# MS Access 2000, MyODBC "Can´t connect to MySQL Server (10061)"



## Matz-O-Mat (17. September 2004)

Guten Morgen zusammen,

ich weiss nicht weiter ! Ich hoffe ich habe hier im Forum keinen Thread übersehen.

Das System : Win2K SP4, MS Access 2000, MySQL 3.23.49, MyODBC 3.51.09

Der MySQL Server läuft auf nem DEBIAN LINUX, es ist unmöglich eine Verbindung über ODBC herzustellen.
Fehlermeldung : "Can´t connect to MySQL Server on 192.168.0.1 (10061)"

Der MySQL Server läuft, das ist sicher ..... welche Infos kann ich euch noch geben ?
Vielen Dank für Eure Hilfe...


----------



## Sinac (17. September 2004)

Stimmen Username und Passwort und vorallem darf der User von diesem Host aus zugreifen?
Hast du vielleicht ne Firewall dazwischen?
Kannst du denn mit irgendeinem Front-End von dem 2k PC au die DB zugreifen?

Greetz...
Sinac


----------



## Matz-O-Mat (17. September 2004)

Username und Passwort stimmen, Rechte sind vorhanden.

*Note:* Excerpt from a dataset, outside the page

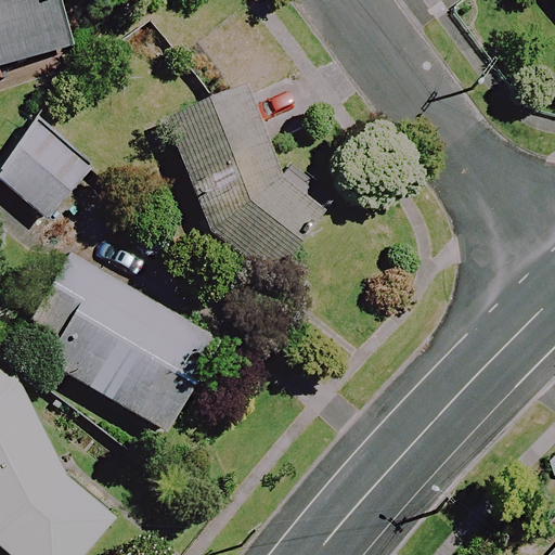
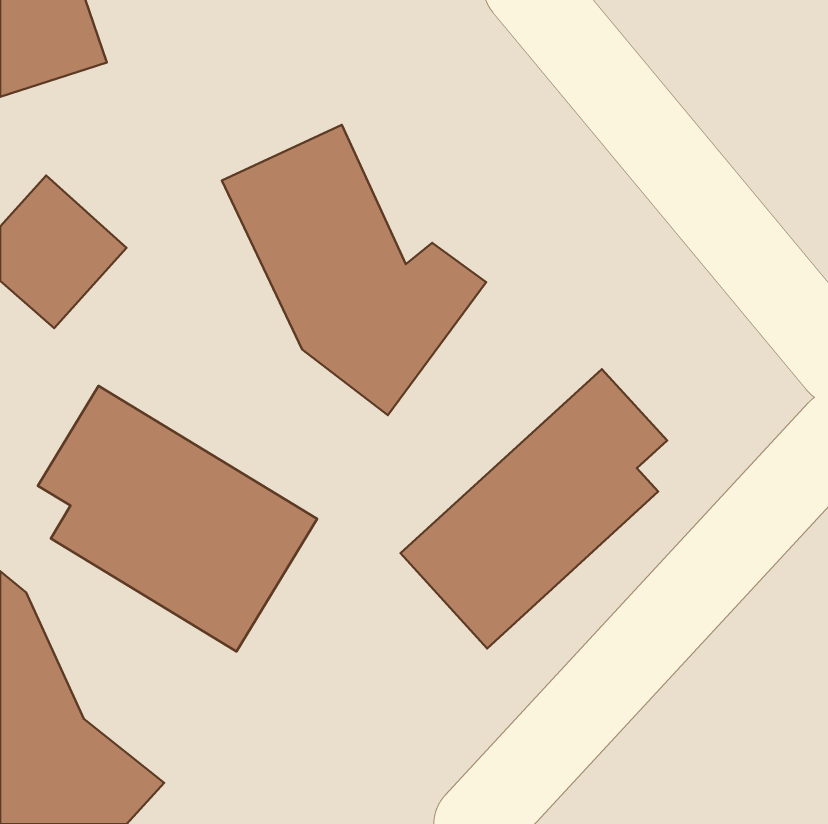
building: none -> [401,369,667,648]

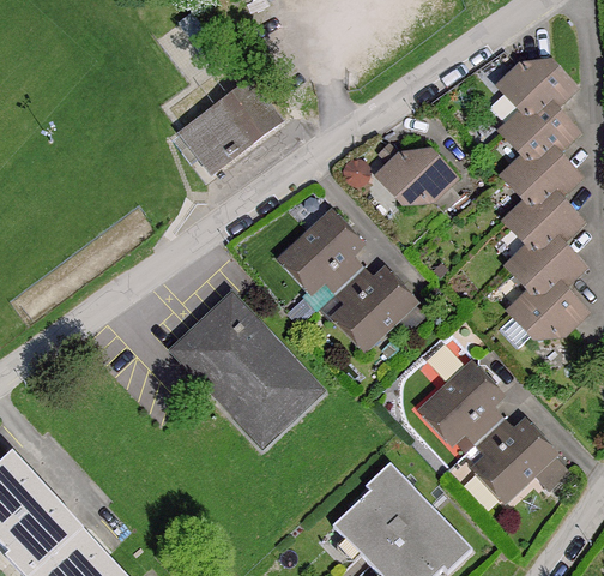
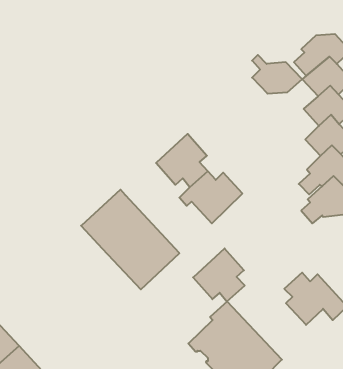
building: [181,82,278,172] -> none
building: [379,143,453,200] -> [252,55,302,94]
building: [424,364,501,443] -> [193,248,245,302]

Es liegt ja auch kein "Access Denied" Fehler vor, sondern die Verbindung kommt gar nicht erst zustande.

Eine Firewall sitzt dazwischen, ist aber so eingerichtet das jeder Zugriff aus dem LAN auf den Server zugelassen wird. Zugriff über phpMyAdmin ist kein Problem.
Liegt es vielleicht am MyODBC 3.51 Treiber ? Leider kann ich keine ältere Version für 2K oder NT finden ....

Grüße,
Matzinger


----------



## Sinac (17. September 2004)

Natürlich geht es mit phpMyAdmin, da es auf dem Server läuft und nicht übers Netzwerk 
Probier mal mit MySQL CC oder MySQL-Front  zu connecten, das siehst ja ob am ODBC liegt oder nicht.

Greetz...
Sinac


----------



## Matz-O-Mat (17. September 2004)

Jawohl Chef,

wird probiert .... meld mich gleich wieder ! 

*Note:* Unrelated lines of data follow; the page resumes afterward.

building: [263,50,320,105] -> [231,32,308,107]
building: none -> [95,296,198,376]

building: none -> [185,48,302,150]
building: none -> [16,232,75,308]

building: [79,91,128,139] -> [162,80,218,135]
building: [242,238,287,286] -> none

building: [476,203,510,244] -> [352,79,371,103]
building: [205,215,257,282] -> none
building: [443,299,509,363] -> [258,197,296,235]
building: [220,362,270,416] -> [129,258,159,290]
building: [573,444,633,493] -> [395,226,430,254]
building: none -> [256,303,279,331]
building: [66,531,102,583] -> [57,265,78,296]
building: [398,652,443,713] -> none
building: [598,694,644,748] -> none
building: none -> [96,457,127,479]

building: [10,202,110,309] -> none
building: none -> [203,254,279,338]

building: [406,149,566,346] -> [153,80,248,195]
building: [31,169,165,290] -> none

So, MySQL-Front wurde getestet : Ebenfalls die Fehlermeldung, kann keine Verbindung zum Server herstellen ....

Heidenei und Hexenfett, ich werd noch wahnsinnig.


----------



## Sinac (17. September 2004)

Yoah, dann schau dir mal die User-Tabelle in der MySQL Datenabnk an und überprüfe ob der User mit dem du connecten willst von dem Host aus connecten darf.

Greetz...
Sinac


----------



## Matz-O-Mat (17. September 2004)

Das geht okay .... der User existiert und Passwort ist ebenfalls in Ordnung.
Ich sollte mich doch noch einmal auf die Firewall konzentrieren, denn
ich bekomme ja nicht einmal eine Connection ....  Mal schauen ....

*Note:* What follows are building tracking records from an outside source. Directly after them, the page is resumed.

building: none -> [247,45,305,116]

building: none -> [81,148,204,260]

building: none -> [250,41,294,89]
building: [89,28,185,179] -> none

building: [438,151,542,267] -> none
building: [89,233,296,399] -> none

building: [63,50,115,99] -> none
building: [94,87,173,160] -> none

Falls jemand ähnliche Erfahrungen mit MySQL auf nem DEBIAN Server hat, immer her mit den Tipps


----------



## Sinac (17. September 2004)

Ja, wie gesagt schau auch mal was im Host Eintrag steht, der gibt an von welchen Hostaus der User connecten darf, das war bei mir (auf meine Debian Server  ) Am Anfang auch das Problem.


----------



## Matz-O-Mat (17. September 2004)

Der User darf von %, also von jedem HOST connecten.

Habe es eben nocheinmal mit meiner IP probiert, ebenfalls Fehlanzeige !


----------



## Matz-O-Mat (17. September 2004)

Oh Mann ! Wie blöd kann man sein ....

Fehler lag in der my.cnf ! Wenn man vom Netzwerk aus zugreifen möchte,
sollte natürlich "skip-networking" auskommentiert werden.

Sinac, vielen Dank für Deine Hilfe.


----------